For years, some countries have used forms of international reference pricing to anchor domestic reimbursement to prices observed elsewhere. Australia is often cited as a reference country.

Developments in the United States, which is moving toward a Most-Favored-Nation (MFN) policy for new medicines, along with other proposals currently under consideration by legislators, make pricing ever more borderless.

Even where MFN per se does not apply, as in the case of ZOLADEX, the economic linkages between markets are clear. Manufacturers aim to set prices in a global reality. Steep reductions in one jurisdiction tied to domestic fiscal objectives can influence decisions in others.

The ZOLADEX implant is a useful example of a circumstance that does not fit neatly into the existing pricing policy paradigm.

It is hard to manufacture, long off-patent without local generics, and yet its price has nearly halved since listing. Automatic price cuts that do not account for production complexity or cross-market commercial dynamics can therefore have unintended and undesirable consequences.

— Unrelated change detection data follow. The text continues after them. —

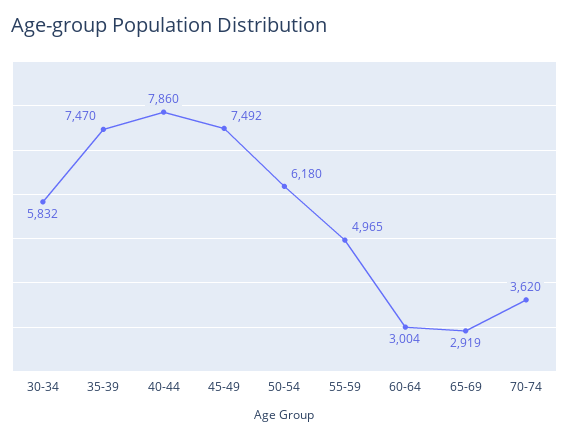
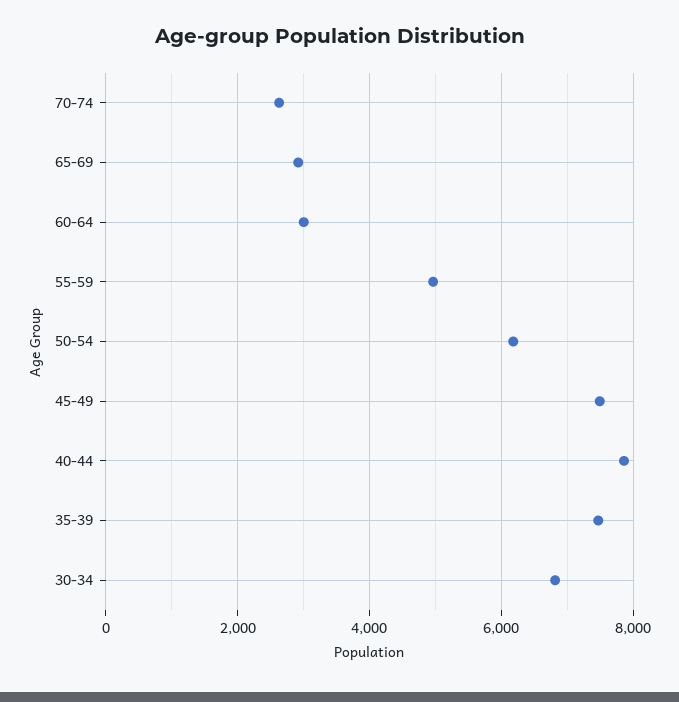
  {
-   "30-34": 5832,
+   "30-34": 6800,
    "35-39": 7470,
    "40-44": 7860,
    "45-49": 7492,
    "50-54": 6180,
    "55-59": 4965,
    "60-64": 3004,
    "65-69": 2919,
-   "70-74": 3620
+   "70-74": 2600
  }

A policy that routinely treats price reductions as an unalloyed public good, without a mechanism to systematically identify when such reductions threaten supply or local manufacturing incentives, is objectively flawed. The result can be perverse. Medicines leave the PBS or rely on manufacturer goodwill programs rather than stable system-wide arrangements. That outcome is bad for patients, bad for clinicians, and bad for long-term supply security.

The risk is that our system becomes overly parsimonious with the consequent implications for sustainability.

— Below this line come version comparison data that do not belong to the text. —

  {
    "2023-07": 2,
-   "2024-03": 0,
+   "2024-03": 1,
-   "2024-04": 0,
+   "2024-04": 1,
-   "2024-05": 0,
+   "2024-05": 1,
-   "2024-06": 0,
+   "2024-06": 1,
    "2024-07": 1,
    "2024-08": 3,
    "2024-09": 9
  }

A mature national conversation must recognise the drivers of this problem, including international reference pricing, statutory reductions, market size, and cross-border commercial calculations, manufacturer cost structures for difficult-to-make products, and weak incentives for local generic entry in niche low-volume markets.

We should also be realistic about short-term fixes, such as the exercise of ministerial discretion to waive or vary reductions. Creating a problem and then applying post hoc fixes to avoid negative consequences is neither ideal nor good policy.

Our policy discussion needs to recognise that pricing operates in an increasingly global market. Australia must confront the reality that there are very few direct country-to-country comparisons from which it will emerge as the market to protect.

Are we even capable of discussing the global realities of pricing?

Unfortunately, in this system, any discussion that might recognise an imperative to systematically pay higher prices for single-brand medicine is treated like institutional 'Kryptonite'. We need to confront realities and deal with it in a mature and open-minded way.